Below are lines of data; give the number of them that contain "Commuter", and only that.
=== Data records ===
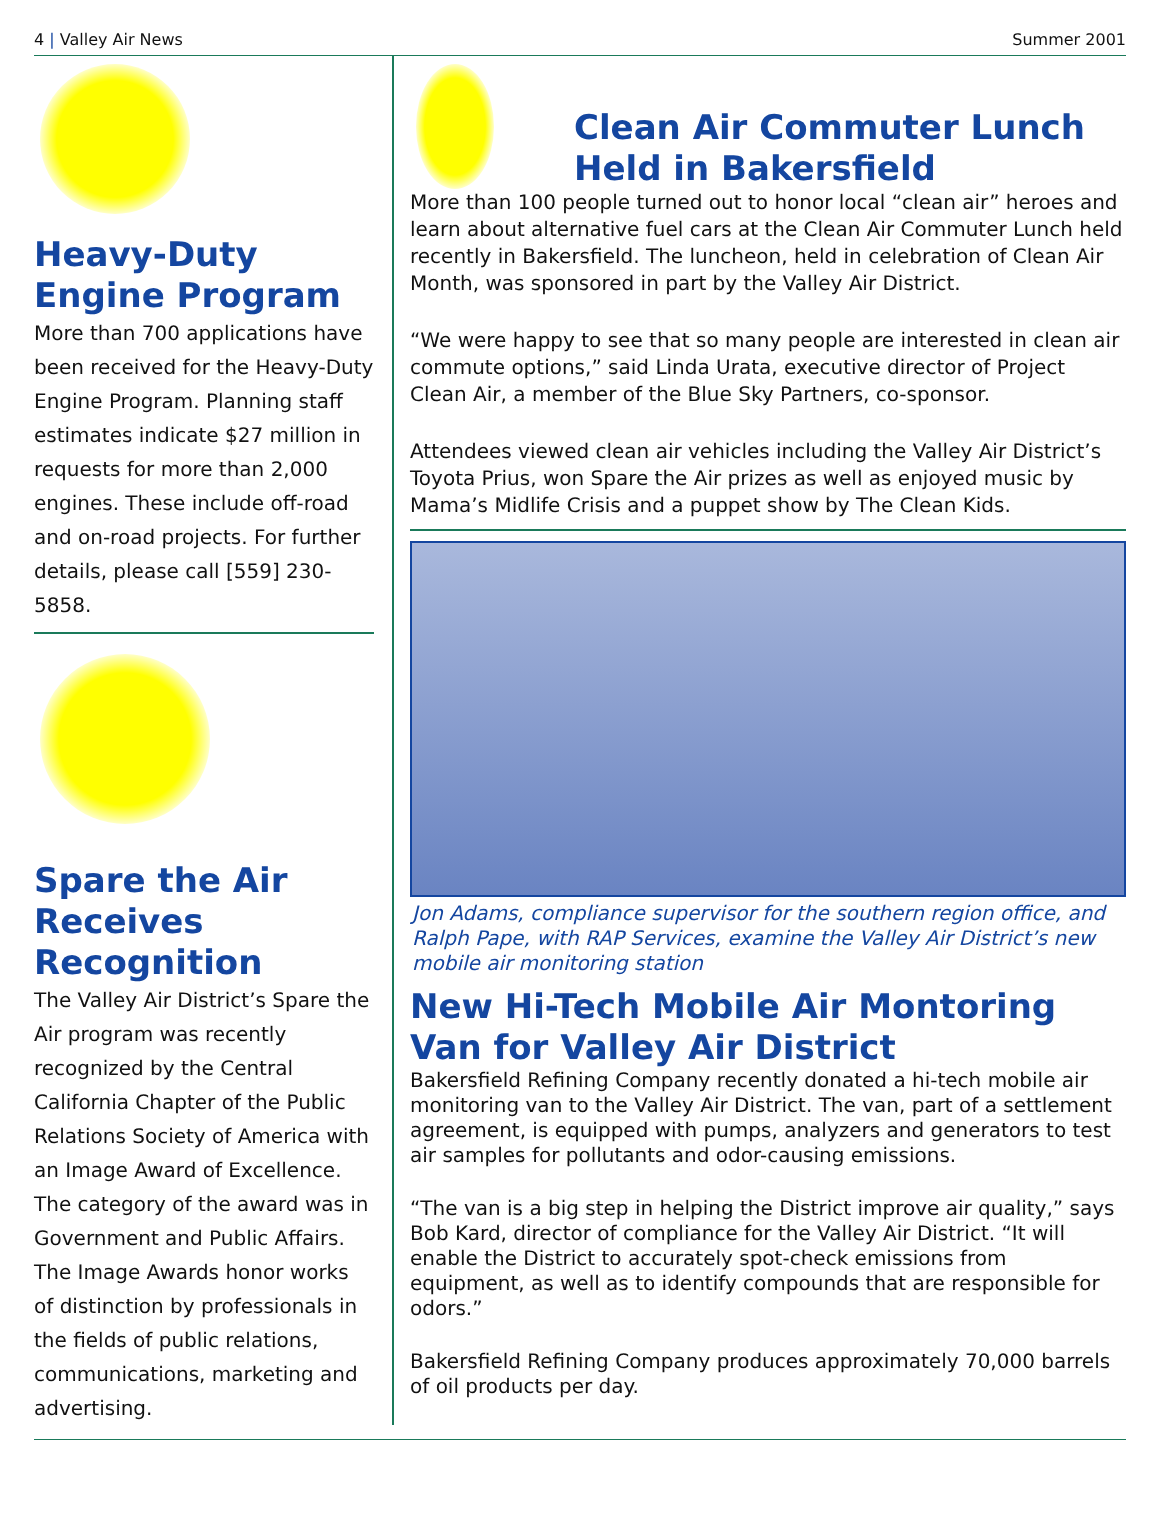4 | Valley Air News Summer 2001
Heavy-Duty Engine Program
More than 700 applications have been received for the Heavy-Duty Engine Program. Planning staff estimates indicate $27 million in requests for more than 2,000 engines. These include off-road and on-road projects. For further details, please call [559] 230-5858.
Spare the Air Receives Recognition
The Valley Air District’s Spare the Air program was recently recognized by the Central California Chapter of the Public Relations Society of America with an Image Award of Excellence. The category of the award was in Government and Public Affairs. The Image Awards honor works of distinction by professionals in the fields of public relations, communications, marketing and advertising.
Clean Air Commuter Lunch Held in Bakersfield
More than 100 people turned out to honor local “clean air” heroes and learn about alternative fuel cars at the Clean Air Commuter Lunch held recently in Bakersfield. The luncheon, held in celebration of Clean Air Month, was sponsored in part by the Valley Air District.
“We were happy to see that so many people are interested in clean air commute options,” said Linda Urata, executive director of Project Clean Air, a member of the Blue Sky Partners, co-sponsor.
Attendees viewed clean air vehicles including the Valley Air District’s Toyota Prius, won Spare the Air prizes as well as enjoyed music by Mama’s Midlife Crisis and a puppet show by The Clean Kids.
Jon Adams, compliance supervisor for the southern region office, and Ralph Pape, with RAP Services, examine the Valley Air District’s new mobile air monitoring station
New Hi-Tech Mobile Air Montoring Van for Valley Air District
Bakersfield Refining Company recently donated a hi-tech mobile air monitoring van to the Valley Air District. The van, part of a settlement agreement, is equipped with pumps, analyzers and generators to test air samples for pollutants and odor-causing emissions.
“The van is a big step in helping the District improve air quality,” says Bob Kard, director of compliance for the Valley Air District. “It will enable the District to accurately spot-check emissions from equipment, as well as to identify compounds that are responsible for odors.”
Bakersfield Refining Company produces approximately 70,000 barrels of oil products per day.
===
Result: 2